In secondo luogo, bisogna tenere d’occhio la crescita dei giovani, in fattispecie Jacob Evans (28° scelta al Draft 2018), il quale si è dimostrato ancora troppo acerbo per poter dare un reale contributo. La sua fiducia in campo è comunque migliorata da quanto è stato spostato al ruolo di PG, dove è diventato sempre più convincente, soprattutto nella Summer League appena conclusa. Il suo ruolo nei Warriors potrebbe essere addirittura quello di gestire la second-unit stando alle parole di Kerr: “Lo vediamo come una point guard ora che lo conosciamo da un anno. Giocherà in quel ruolo in Summer League. So che sia Andre [Iguodala] che Shaun [Livingston] lo apprezzano molto. Ne ho parlato con loro e apprezzano il fatto che riesca a fare le giocate giuste e a vedere il gioco nel modo corretto, oltre ad essere robusto e forte.
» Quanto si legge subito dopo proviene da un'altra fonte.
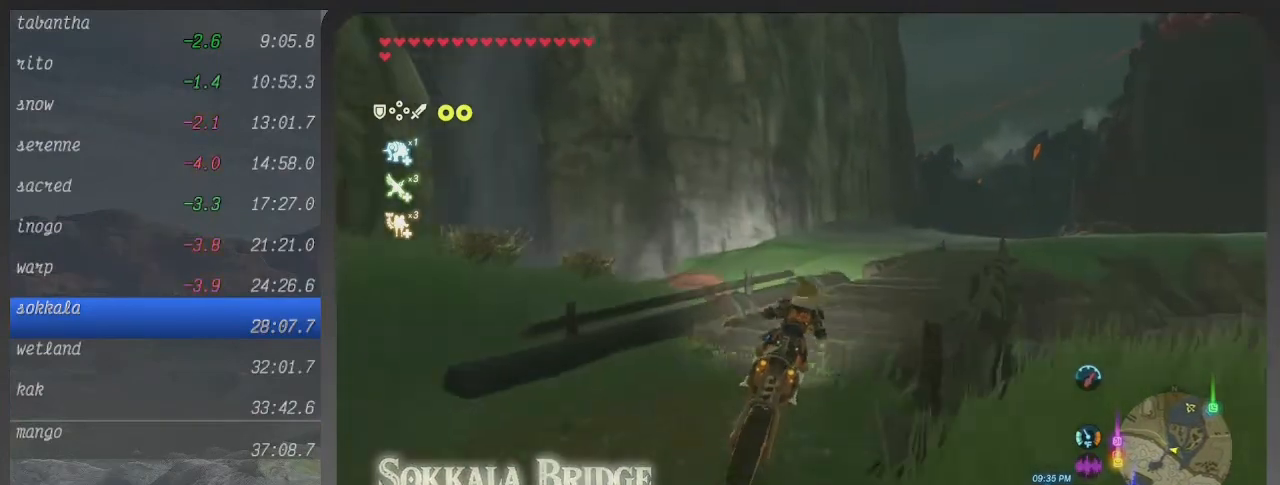
{"buttons": ["B"], "left_stick": "up-right", "right_stick": "center", "events": []}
Ovviamente non è un grande tiratore, ma non sempre è necessario esserlo per stare nella lega. Daremo a Jacob tutte le opportunità che possiamo per gestire la palla il prossimo anno, entrare e garantirci alcuni minuti di qualità. Dopo dipenderà solo da lui”. Il coach dei Dubs spera quindi vivamente in una maturazione di Evans, abbinata magari ad un contributo a sorpresa di una delle scelte all’ultimo Draft (Jordan Poole 28° scelta, Alen Smailagic 39° scelta, Eric Paschall 41° scelta) e di Omari Spellman (arrivato via trade dagli Atlanta Hawks in cambio di Damian Jones).

Sarà importante non solo dare continuità alla scioltezza offensiva, creando un veloce giro palla e sfruttando alla perfezione il gioco dei blocchi on e off the ball, ma trovare anche il giusto equilibrio difensivo, coprendo il più possibile le singole lacune difensive con la compattezza di squadra. Un altro aspetto che sicuramente dovrà essere collaudato in maniera impeccabile è la panchina: con meno qualità ed esperienza a propria disposizione infatti, sarà fondamentale trovare i giusti accoppiamenti e creare un gioco che faccia leva su un ottimo gioco di squadra volto ad esaltare le capacità di ogni singolo elemento. Infine, bisognerà vedere il rendimento di Curry, Russell e Thompson. Il 30, chiamato ad un maggiore impiego, dovrà assolutamente garantire una regular season di alto livello; un Curry in grande stato di forma fa tutta la differenza per la squadra, essendo in grado di migliorare anche le prestazioni dei propri compagni. Il compito dell’11 invece dipenderà dalla situazione in cui si troveranno i Dubs al suo rientro. Se Golden State sarà riuscita a disputare una buona prima metà di stagione, Thompson non avrà grandi pressioni; al contrario, se gli Warriors dovessero essere in difficoltà, Klay dovrà fin da subito mettere in piedi delle ottime prestazioni.

Per valutare i Dubs bisognerà prendere come punto di riferimento il numero di vittorie. Dal nostro punto di vista, la soglia minima a cui dovrebbero ambire Curry e soci è quella delle 45 W. In una Western Conference ultracompetitiva, gli Warriors dovranno fare molta attenzione al proprio piazzamento finale. Nel migliore dei casi, se si venisse a creare un’ottima chimica di squadra, D-Lo si integrasse alla perfezione, la panchina e i giovani rendessero in maniera positiva, e Thompson rientrasse in un gran stato di forma, la truppa ai comandi di Steve Kerr potrebbe ambire al quarto posto. Se invece anche solo uno dei fattori precedentemente elencati dovesse venire meno, la franchigia di San Francisco dovrebbe accontentarsi di uno degli ultimi posti per i playoff, probabilmente il sesto o il settimo, rischiando di finire subito contro Lakers o Clippers. In ogni caso comunque, strani avvenimenti a parte, la partecipazione ai PO non dovrebbe assolutamente essere in discussione.